Genesis Flood


Evolution Highly Imrpobable III:
A response to David Thomas's computer model

John Baumgardner  
13 July 1997
The Los Alamos Monitor
Origins Debate (More)


David Thomas, in his 6/25/97 letter, claims to be able to accomplish in less than 10 minutes on his computer what I claimed was impossible with 10 billion trials per second for 30 billion years for each atom in the universe -- namely, identifying a functional protein 200 amino acid sites in length. How did he achieve such an astounding feat? The answer actually is quite simple. He merely fed the correct answer into his process at each and every step. After each generation in his supposed evolution simulation, he tests the 'children' sequences against the correct target sequence and selects the best half to be 'parents' for the next (mutated) generation. Testing against the target sequence and folding the results into the process at each step is the trick that enables his process to match the target in a very small number of steps. The logical fallacy in this procedure is that biological systems do not work in this manner. No selection can occur unless the protein has functionality. My 6/11/97 example, which Mr. Thomas is claiming to reproduce, has only one functional sequence among all the 10 to the 130th power candidates.

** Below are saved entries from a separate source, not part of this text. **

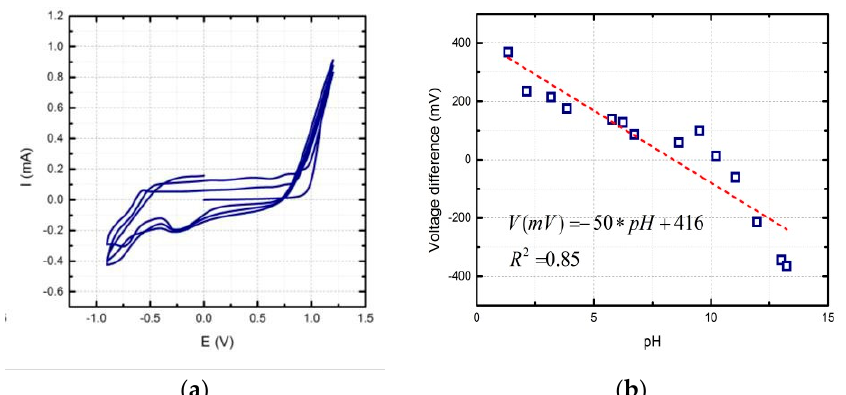
Figure 2. ( a ) Chemical structure of the cobaltabis(dicarbollide) [3,3 ′ -Co(1,2-C2B9H11)2] − anion; ( b ) Nernstian evolution of the voltage measured by the ion-sensitive electrode with the pH of solution, with linear behavior along the whole pH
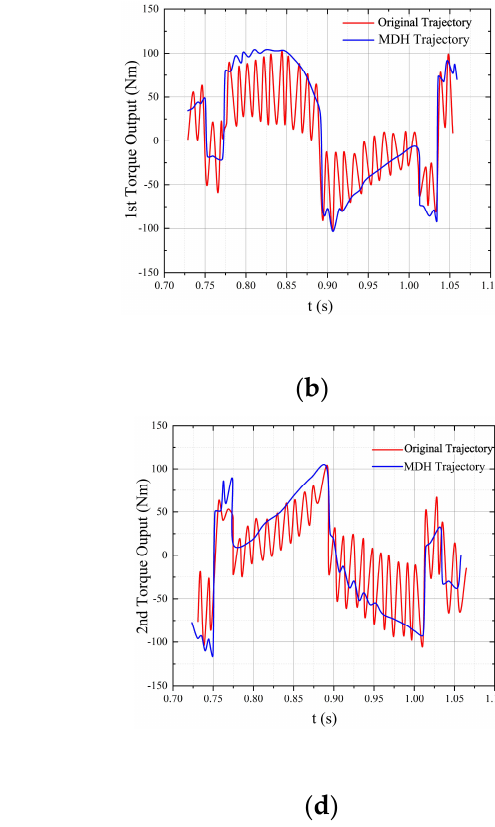
( c , d ) torque of the right Figure 12. Control behaviours of the DH and MDH control algorithms. ( a ) and ( b ) torque of the left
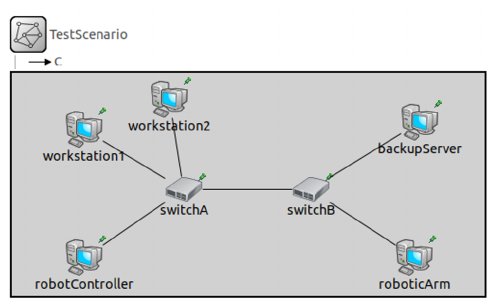
Figure 10. TSN topology of the simulation experiment that was built based on NeSTiNg.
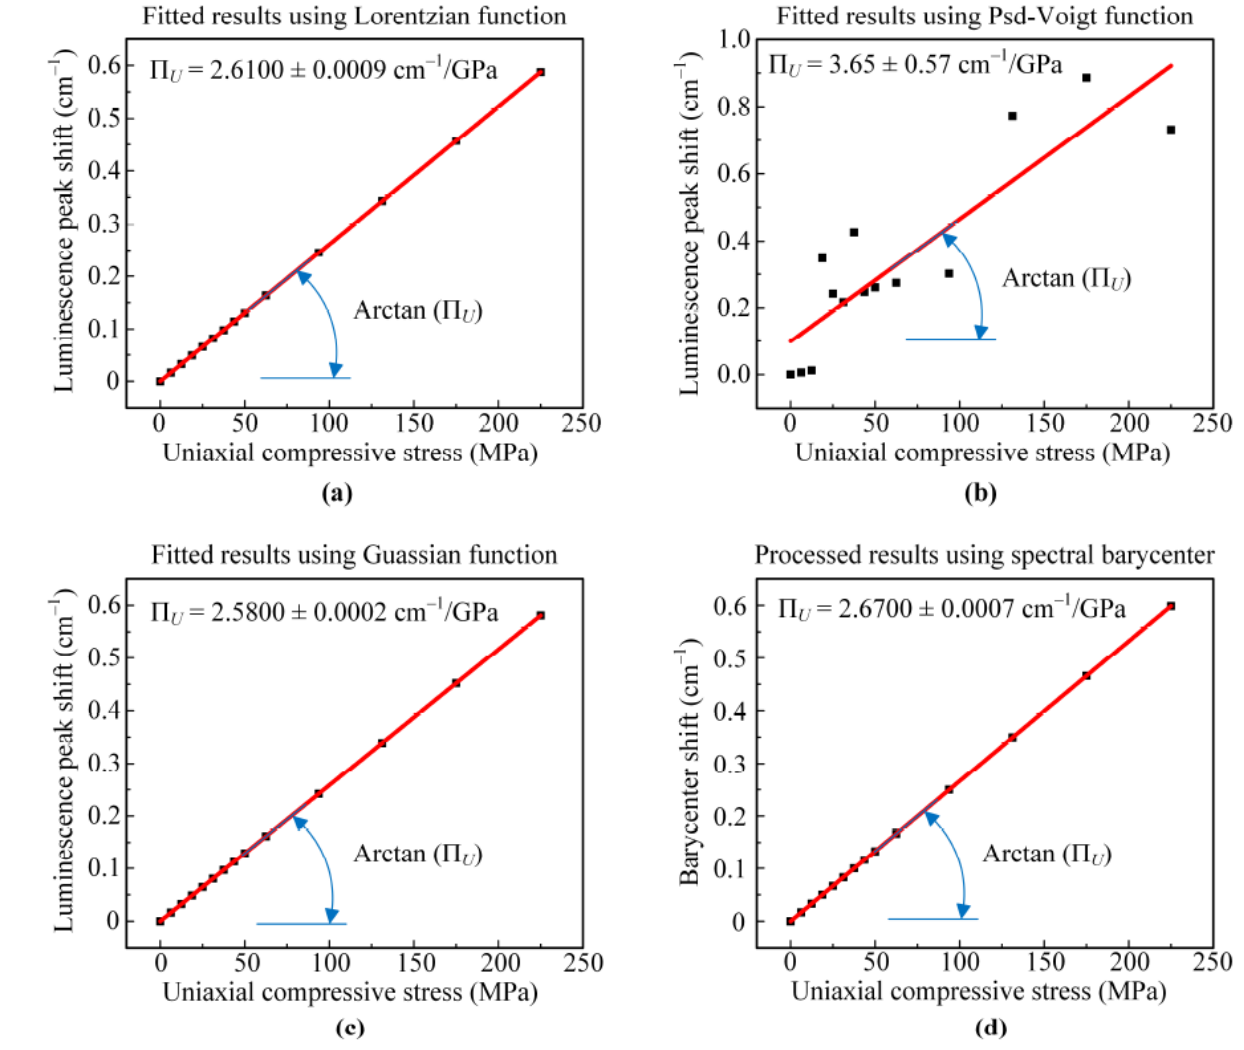
Table 2. GOF values for different functions used to fit Eu 3+ fluorescence spectra.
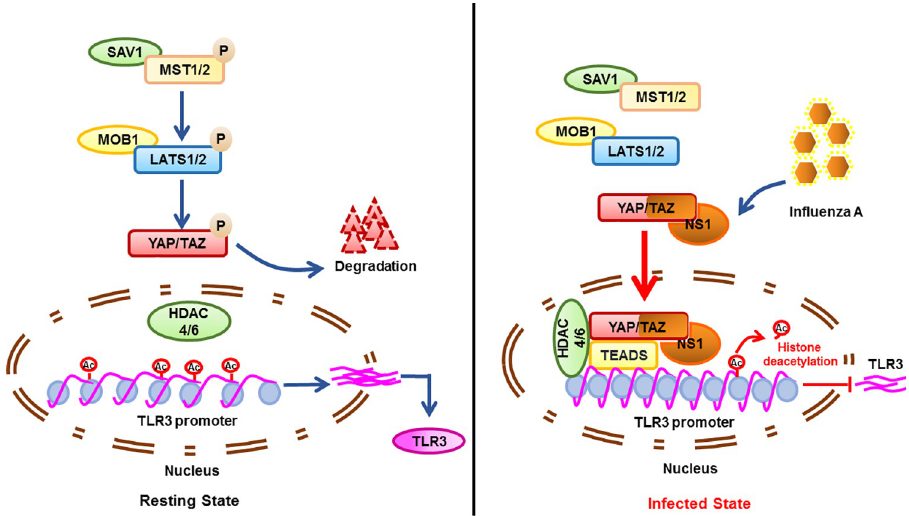
Fig 7. Molecular model depicts the mechanism of YAP/TAZ to antagonize TLR3-mediated innate immune signaling upon IAV infection. When the Hippo signaling is on, YAP/TAZ are restricted to the cytoplasm and targeted for degradation. TLR3 is consistently transcribed. Conversely, IAV infection leads the activation of YAP/TAZ and nuclear localization through direct protein-protein interactions between NS1 and the C-terminal TAD of YAP. YAP/ TAZ-TEADs complex functions as a transcriptional repressor to suppress the transcription of TLR3 by histone deacetylation at the specific promoter region through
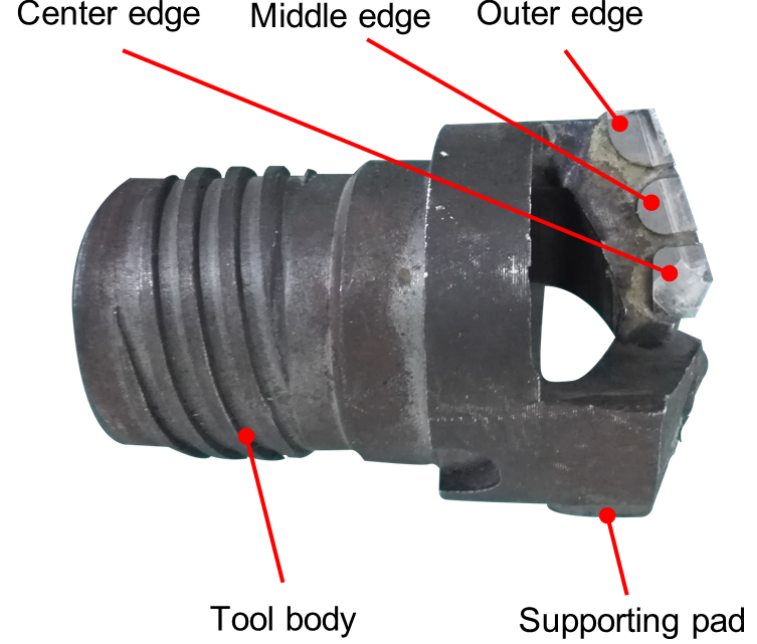
Figure 3. Structure of the cutting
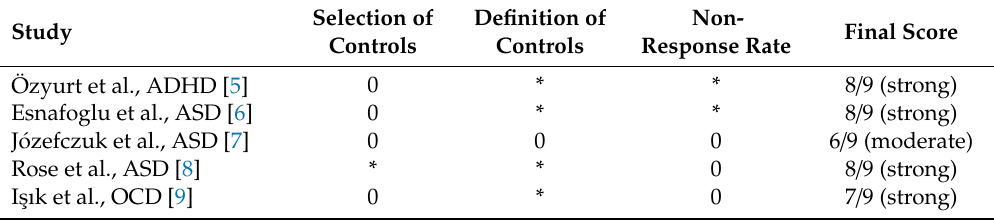
Table 6. Quality assessment of the included case-control studies by the N.O.S. scale. Selection of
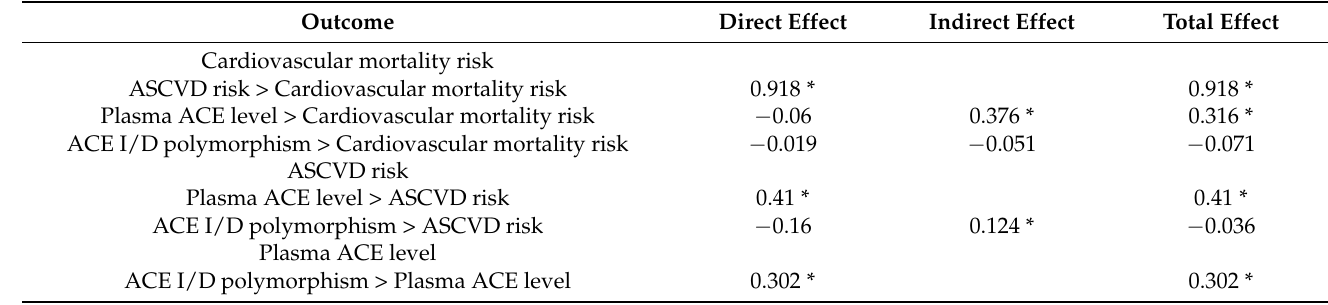
Figure 6. Relationship between ACE I/D polymorphism, plasma ACE level, atherosclerotic cardiovascular diseases risk, and cardiovascular mortality risk showed with path coefficient ( p -value) on each pathway. Table 6. Direct, indirect, and total effects of the path analysis.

To try to help clarify what Mr. Thomas is doing, suppose we apply his procedure to the goal of winning the Daily Millions jackpot in the New Mexico Lottery. If we know ahead of time the winning set of six numbers (each between 1 and 21), we can test 12 different sets of numbers against the winning set, keep the 6 sets closest to the target, create 12 new sets that are mutated versions of the six surviving sets, and then repeat these steps. One requires at most 20 iterations of this procedure to match exactly the winning set of numbers.

If we were actually buying lottery tickets at a dollar apiece for each set of numbers, we could win the $1,000,000 jackpot by spending no more than 20 x 12 x $1 = $240! This would be a lucrative scheme indeed if it really worked. Instead of 1 in 9,261,000 odds of winning the million dollar jackpot per ticket, the odds would become 1 in 240. But then if I knew the winning combination ahead of time, I would submit the winning numbers using a single ticket, collect my $1 million check, and forget Mr. Thomas' computer program altogether.

I suspect Mr. Thomas is not even aware his scheme is a fraud. My guess is he merely imitated a similar procedure described in the book "The Blind Watchmaker" by evolutionist Richard Dawkins. This rather obvious scam is widely circulated in evolutionist circles to demonstrate the supposed ease with which "selection, mutation, heredity, and time" accomplishes the miraculous. But evolution simply does not 'know' ahead of time the incredibly special amino acid sequences that characterize living system proteins. Just how special they are I illustrated in my 6/11/97 letter.

How can otherwise intelligent people be so thoroughly duped? How can groups who call themselves 'New Mexicans for Science and Reason' and 'Citizens for Excellence in Science Education' commit such astonishing blunders and be so oblivious? The apostle Paul gives some insight in the first chapter of his epistle to the Romans, "Professing to be wise, they became fools ... for they exchanged the truth of God for a lie and worshipped and served the creation rather than the Creator, who is blessed forever."